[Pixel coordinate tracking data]

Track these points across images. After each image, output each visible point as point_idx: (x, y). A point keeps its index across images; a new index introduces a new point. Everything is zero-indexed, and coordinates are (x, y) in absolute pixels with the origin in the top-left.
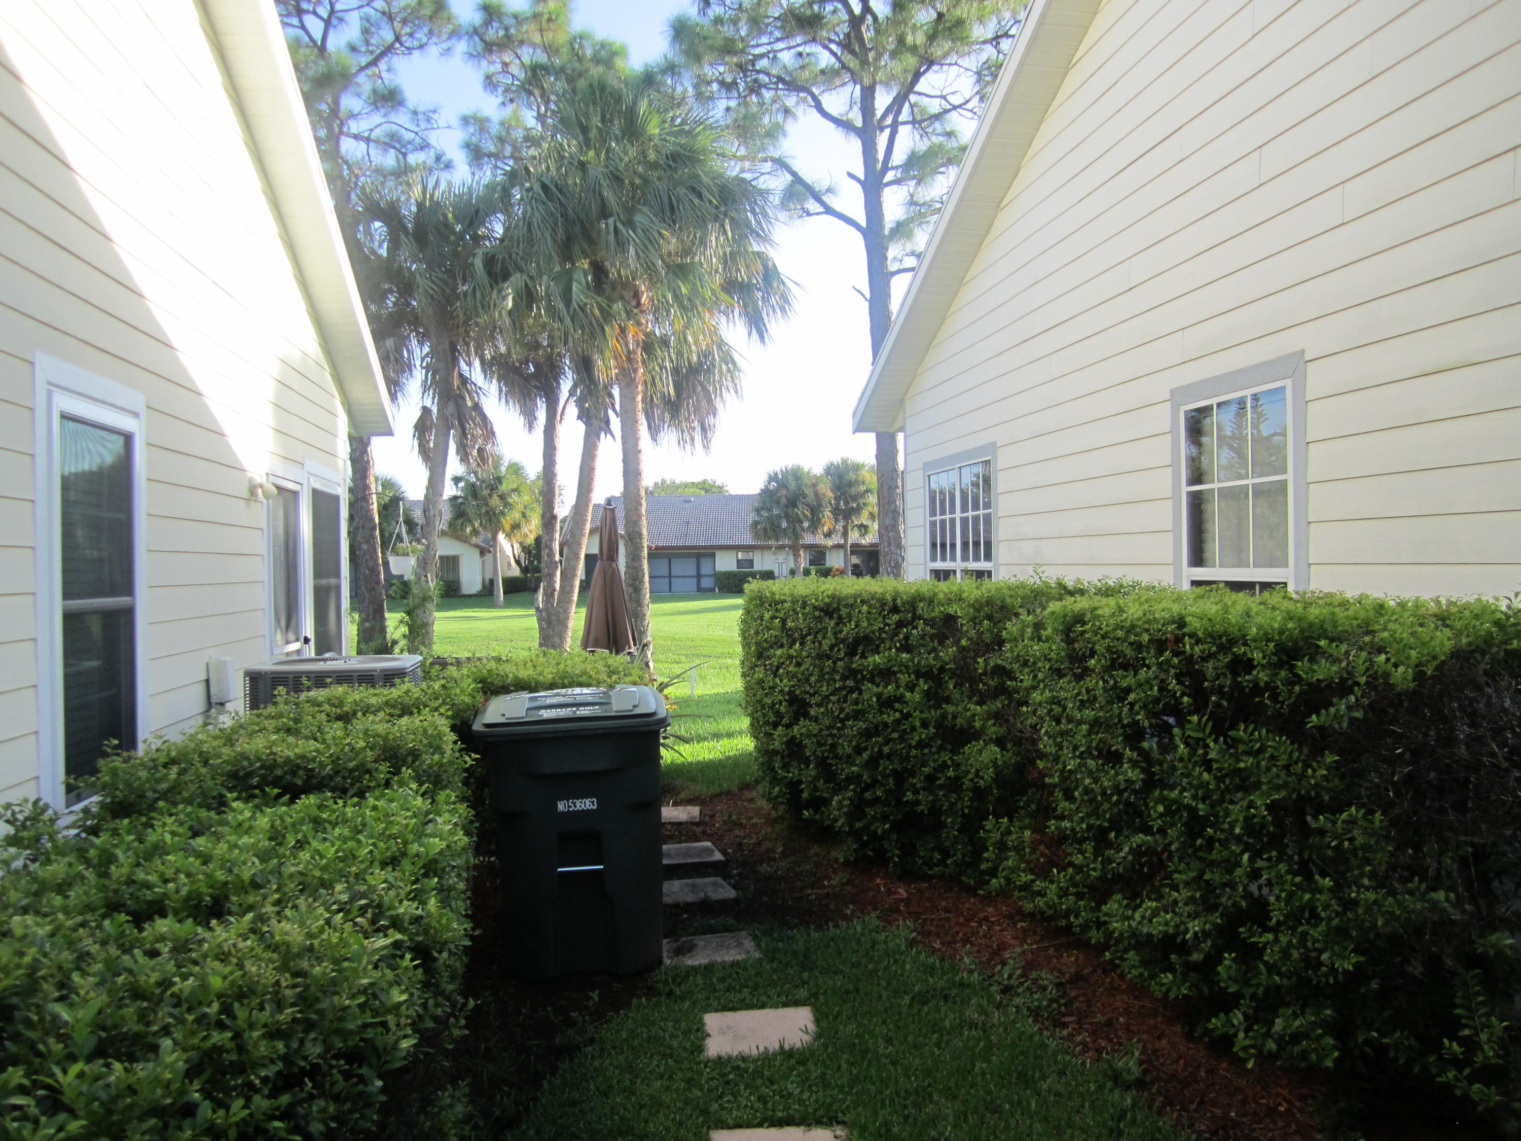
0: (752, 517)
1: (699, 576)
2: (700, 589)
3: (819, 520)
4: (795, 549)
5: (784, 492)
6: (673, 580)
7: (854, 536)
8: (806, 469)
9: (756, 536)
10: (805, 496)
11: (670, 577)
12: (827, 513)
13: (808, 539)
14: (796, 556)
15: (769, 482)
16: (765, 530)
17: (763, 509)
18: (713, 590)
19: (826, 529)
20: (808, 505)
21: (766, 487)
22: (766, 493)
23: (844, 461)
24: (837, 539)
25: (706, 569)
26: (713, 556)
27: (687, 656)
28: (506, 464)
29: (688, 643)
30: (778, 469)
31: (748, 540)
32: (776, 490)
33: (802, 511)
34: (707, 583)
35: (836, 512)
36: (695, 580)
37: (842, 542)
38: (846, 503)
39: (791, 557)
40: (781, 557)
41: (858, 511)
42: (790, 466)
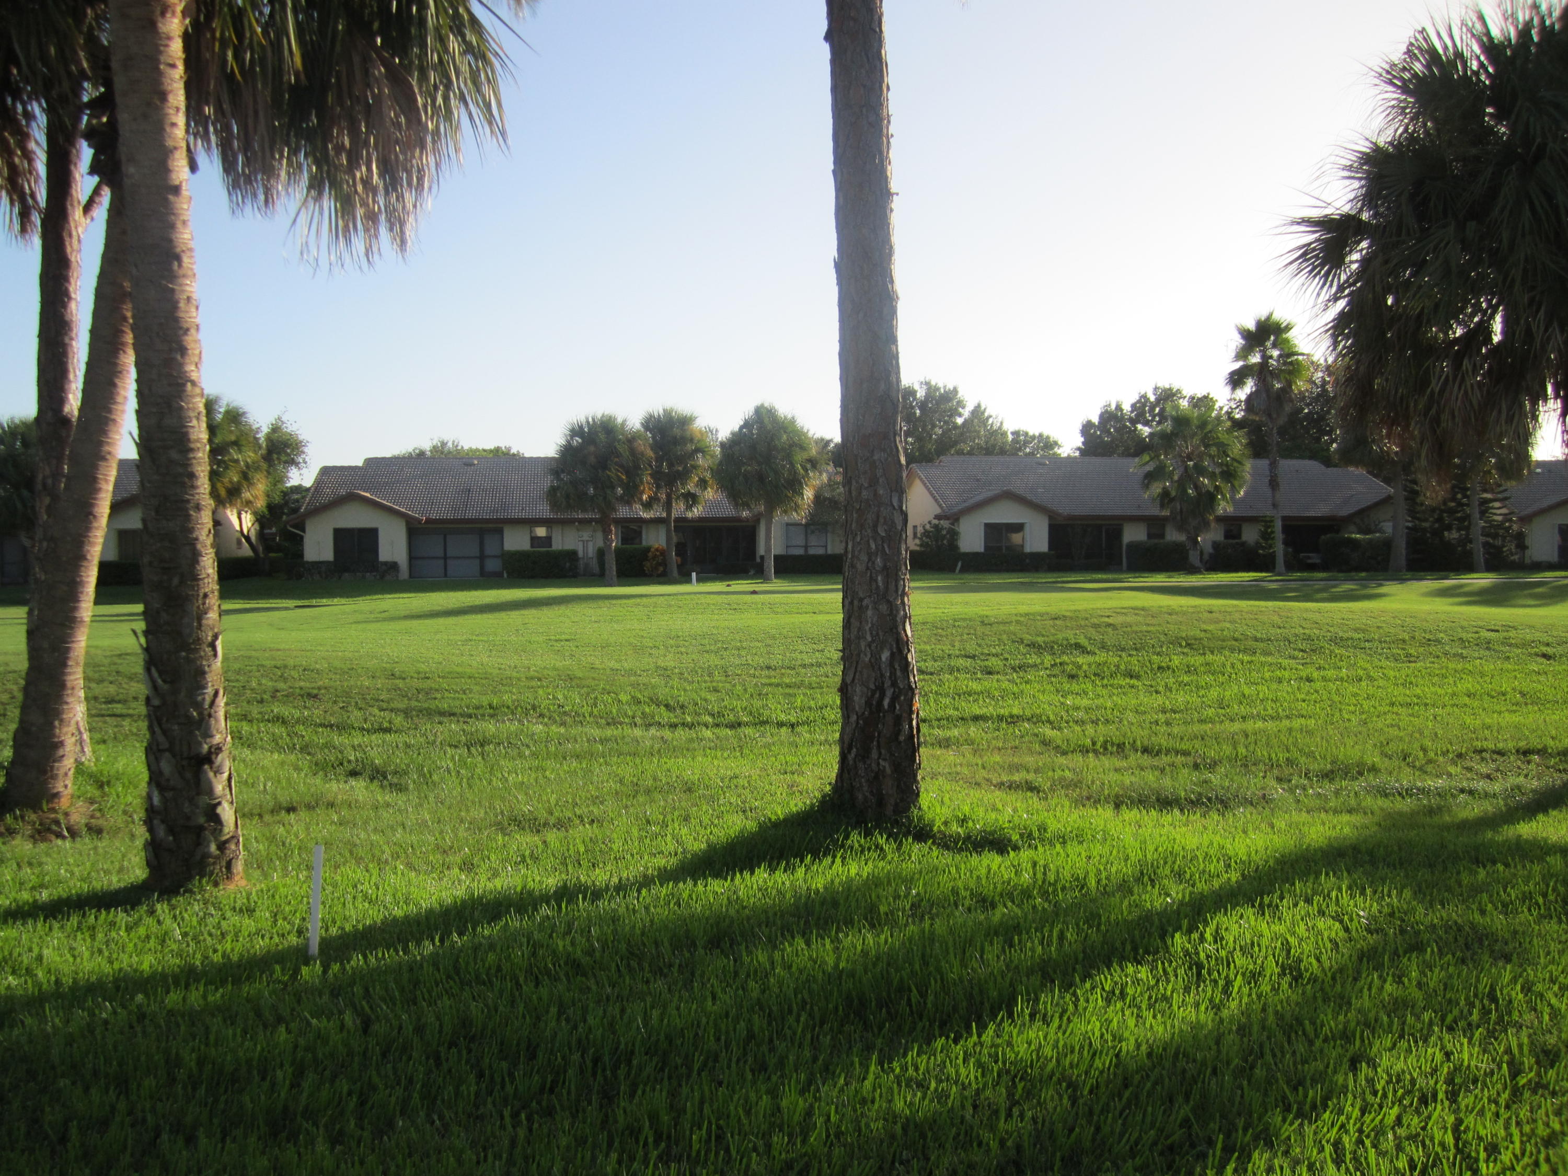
0: (548, 482)
1: (482, 557)
2: (483, 573)
3: (636, 487)
4: (604, 523)
5: (592, 448)
6: (449, 562)
7: (679, 509)
8: (620, 420)
9: (555, 505)
10: (618, 455)
11: (445, 558)
12: (647, 478)
13: (623, 512)
14: (607, 532)
15: (572, 437)
16: (568, 496)
17: (563, 471)
18: (498, 575)
19: (645, 497)
20: (622, 466)
21: (568, 442)
22: (568, 451)
23: (667, 413)
24: (657, 512)
25: (491, 548)
26: (500, 532)
27: (407, 713)
28: (222, 410)
29: (416, 683)
30: (583, 420)
31: (544, 510)
32: (580, 448)
33: (613, 473)
34: (492, 565)
35: (657, 476)
36: (477, 562)
37: (664, 515)
38: (671, 465)
39: (599, 535)
40: (586, 535)
41: (683, 476)
42: (599, 416)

What is expected ▸
The reply should hold every line of the records unchanged and no pictures.

Response to the exercise ▸
Track these points across images. After each image, output each visible point as point_idx: (x, y). A point keeps its index across images; a new index introduces a new point. Everything is zero-indexed, and coordinates are (x, y) in absolute pixels with the origin in the top-left.
0: (752, 517)
1: (699, 576)
2: (700, 589)
3: (819, 520)
4: (795, 549)
5: (784, 492)
6: (673, 580)
7: (854, 536)
8: (806, 469)
9: (756, 536)
10: (805, 496)
11: (670, 577)
12: (827, 513)
13: (808, 539)
14: (796, 556)
15: (769, 482)
16: (765, 530)
17: (763, 509)
18: (713, 590)
19: (826, 529)
20: (808, 505)
21: (766, 487)
22: (766, 493)
23: (844, 461)
24: (837, 539)
25: (706, 569)
26: (713, 556)
27: (687, 656)
28: (506, 464)
29: (688, 643)
30: (778, 469)
31: (748, 540)
32: (776, 490)
33: (802, 511)
34: (707, 583)
35: (836, 512)
36: (695, 580)
37: (842, 542)
38: (846, 503)
39: (791, 557)
40: (781, 557)
41: (858, 511)
42: (790, 466)
0: (548, 482)
1: (482, 557)
2: (483, 573)
3: (636, 487)
4: (604, 523)
5: (592, 448)
6: (449, 562)
7: (679, 509)
8: (620, 420)
9: (555, 505)
10: (618, 455)
11: (445, 558)
12: (647, 478)
13: (623, 512)
14: (607, 532)
15: (572, 437)
16: (568, 496)
17: (563, 471)
18: (498, 575)
19: (645, 497)
20: (622, 466)
21: (568, 442)
22: (568, 451)
23: (667, 413)
24: (657, 512)
25: (491, 548)
26: (500, 532)
27: (407, 713)
28: (222, 410)
29: (416, 683)
30: (583, 420)
31: (544, 510)
32: (580, 448)
33: (613, 473)
34: (492, 565)
35: (657, 476)
36: (477, 562)
37: (664, 515)
38: (671, 465)
39: (599, 535)
40: (586, 535)
41: (683, 476)
42: (599, 416)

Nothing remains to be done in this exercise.